Recorded data:
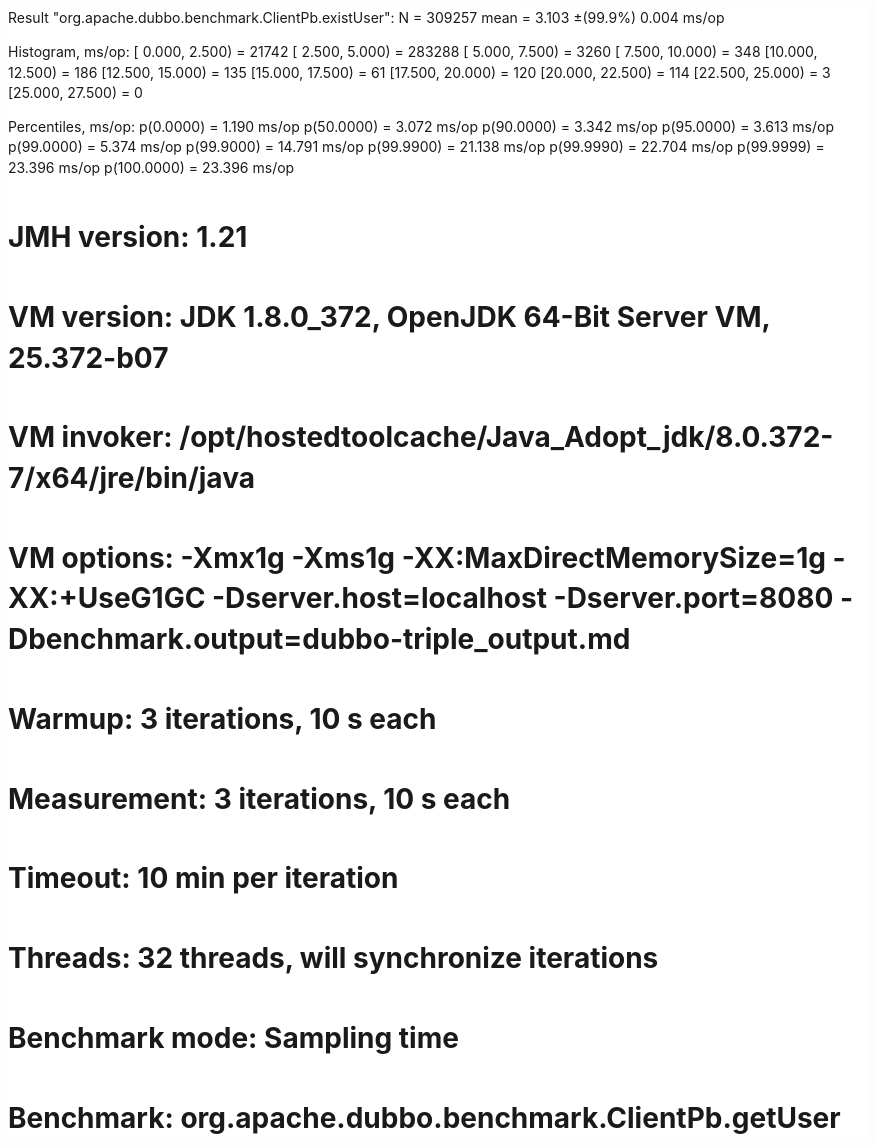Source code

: 

Result "org.apache.dubbo.benchmark.ClientPb.existUser":
  N = 309257
  mean =      3.103 ±(99.9%) 0.004 ms/op

  Histogram, ms/op:
    [ 0.000,  2.500) = 21742 
    [ 2.500,  5.000) = 283288 
    [ 5.000,  7.500) = 3260 
    [ 7.500, 10.000) = 348 
    [10.000, 12.500) = 186 
    [12.500, 15.000) = 135 
    [15.000, 17.500) = 61 
    [17.500, 20.000) = 120 
    [20.000, 22.500) = 114 
    [22.500, 25.000) = 3 
    [25.000, 27.500) = 0 

  Percentiles, ms/op:
      p(0.0000) =      1.190 ms/op
     p(50.0000) =      3.072 ms/op
     p(90.0000) =      3.342 ms/op
     p(95.0000) =      3.613 ms/op
     p(99.0000) =      5.374 ms/op
     p(99.9000) =     14.791 ms/op
     p(99.9900) =     21.138 ms/op
     p(99.9990) =     22.704 ms/op
     p(99.9999) =     23.396 ms/op
    p(100.0000) =     23.396 ms/op


# JMH version: 1.21
# VM version: JDK 1.8.0_372, OpenJDK 64-Bit Server VM, 25.372-b07
# VM invoker: /opt/hostedtoolcache/Java_Adopt_jdk/8.0.372-7/x64/jre/bin/java
# VM options: -Xmx1g -Xms1g -XX:MaxDirectMemorySize=1g -XX:+UseG1GC -Dserver.host=localhost -Dserver.port=8080 -Dbenchmark.output=dubbo-triple_output.md
# Warmup: 3 iterations, 10 s each
# Measurement: 3 iterations, 10 s each
# Timeout: 10 min per iteration
# Threads: 32 threads, will synchronize iterations
# Benchmark mode: Sampling time
# Benchmark: org.apache.dubbo.benchmark.ClientPb.getUser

WHAT TO PRODUCE:
Find every line in the entries above that contains the string "apache" and copy each of those lines. Case matters.

WRITTEN RESPONSE:
Result "org.apache.dubbo.benchmark.ClientPb.existUser":
# Benchmark: org.apache.dubbo.benchmark.ClientPb.getUser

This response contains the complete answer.